A semester abroad; an incredible and eye-opening experience for me. Yes, it was everything that people have said it would be and more. Going to Europe, I had no idea what to expect. I would be adulting for four months of my life, 6 hours ahead of my parents, and going into this journey not knowing a single person. My mind was focused on how I was going to balance getting all A’s, traveling to different cities and countries, making friends, and adjusting to a new society that uses a language in which I am not fluent. I guess one could say I was overwhelmed.
Within the first few days of my arrival in Italy, I was able to relax a bit and enjoy the blessed opportunity. Overall, I had the time of my life. I have stories upon stories that I would be able to tell you, with the majority of them being positive. With that being said, I find that the few negative experiences I had are, sadly, still memorable. Soon I'll share my adventures, tips, and tricks I learned after studying abroad, but for today I plan on expressing a few of the experiences that I had that would not have happened if I wasn’t tan abroad.
One day I entered a Tabacchi shop (corner store) looking to purchase a stamp. I had to learn how to say, “May I buy a two-dollar stamp please?” in Italian. I walked over to the counter, asked the store owner for a stamp, and waited for him to look for one. As simple as the transaction could have been, he decided to add some light-hearted discrimination and judgment in there (we love that). The next thing the cashier asks me, with a smirk on his face, is, “Where is the letter going? Africa?”, followed by a quick, bray laugh. My friend and I looked at each other in shock. I smiled- mouth closed- the way one smiles when they see someone they already said hi to and they don’t want to say hi to again. I had no words to respond with. I entered the Tabacchi shop excited to mail out my first international letter and left feeling disappointed in one of my motherlands. First off, my accent was already a dead giveaway that I was American. Secondly, everyone in Prato knows there are American university students residing in the town. What he said was meant as a jab. His aim was to get under my skin and make me feel uncomfortable or make me want to leave his home country. Sometimes I think about what occurred that day and wonder if he would have made that comment if he had looked past my skin color or the way my hair curled and conversed enough with me to know that we both had Italian blood running through our veins.
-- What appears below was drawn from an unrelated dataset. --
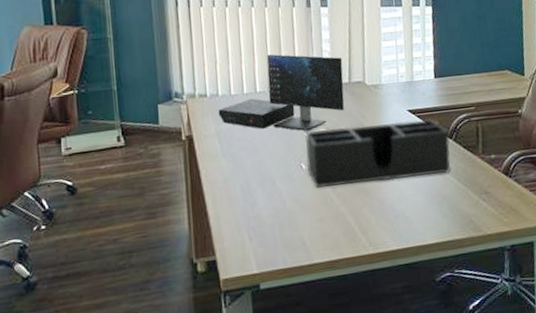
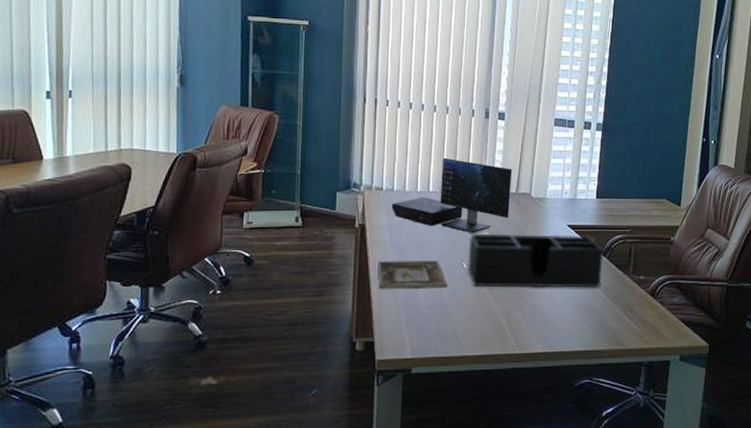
picture frame: none [210,165,288,203] -> present [378,261,447,290]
On that same day, I decided to go out with friends to a local pub that had really good reviews from students that studied in Prato the previous semester. Since I was in Europe, and it was legal to drink at 19, I decided to have a good ‘ole fashion beer with some newly acquired friends. A few hours went by, and we found ourselves belly laughing and discussing our mutual failures when it comes to attempting to speak Italian. It was getting late, so my friends and I were on our way out. That’s when I saw it. A confederate flag hanging above the bar. My eyes widened a little and I looked down at the bartender who smiled my way. Feeling a mixture of disbelief, confusion, and worry, I smiled back and walked out of the door. Coming to Prato, I knew that people of color would not be seen around as much as Caucasian people, but I was not expecting to see, what I view as, a symbol of racism proudly hung on the wall.
I was upset, at first, about what I had seen, feeling slightly uncomfortable in my host-city for the second time that day, but quickly that feeling faded. The flag I had seen in Europe did not exhume the same feelings I would feel when I saw a confederate flag in America. I wondered why that was. Why did I feel more unwelcome in my own home than I did in a place I had just arrived? This question resonated with me.
Maybe it is the reason behind the flags used. Maybe the incident that happened earlier had an effect on my perception of the flag. Maybe in Europe, the flag represents the southern delicacies of America. Maybe in America, there are still human beings who wave that flag both proudly and actively for the wrong reasons. Maybe I’ll never know the answer to that question, but what I do know is that when I looked at that flag in Italy, I knew that it was not up to make me feel less than or unsafe. I ended up going back to the bar, being served by friendly staff and having fun with my friends the way a 19-year-old student should.
I felt many emotions reading this and I totally pictured myself jumping over the counter and getting the guy in a sleeper hold when you bought that stamp. But by the grace of God we are able to surrender ignorance of this world to Him. You did an amazing job with your response and not allowing these experiences to steal your joy! Another great post Jayla !
I love how you didn’t allow the words and actions of another person affect your character. You remained true to yourself and still had an outstanding study-abroad experience. This totally ended on a positive note. PS. 21 is around the corner:)
You are an incredibly poised young woman and I am extremely impressed with how you handle yourself in these situations. Although it’s tough to read, I thank you for sharing your experiences. As the parent of a mixed child, it’s important to me to have some insight into some of the situations he might face. I appreciate you.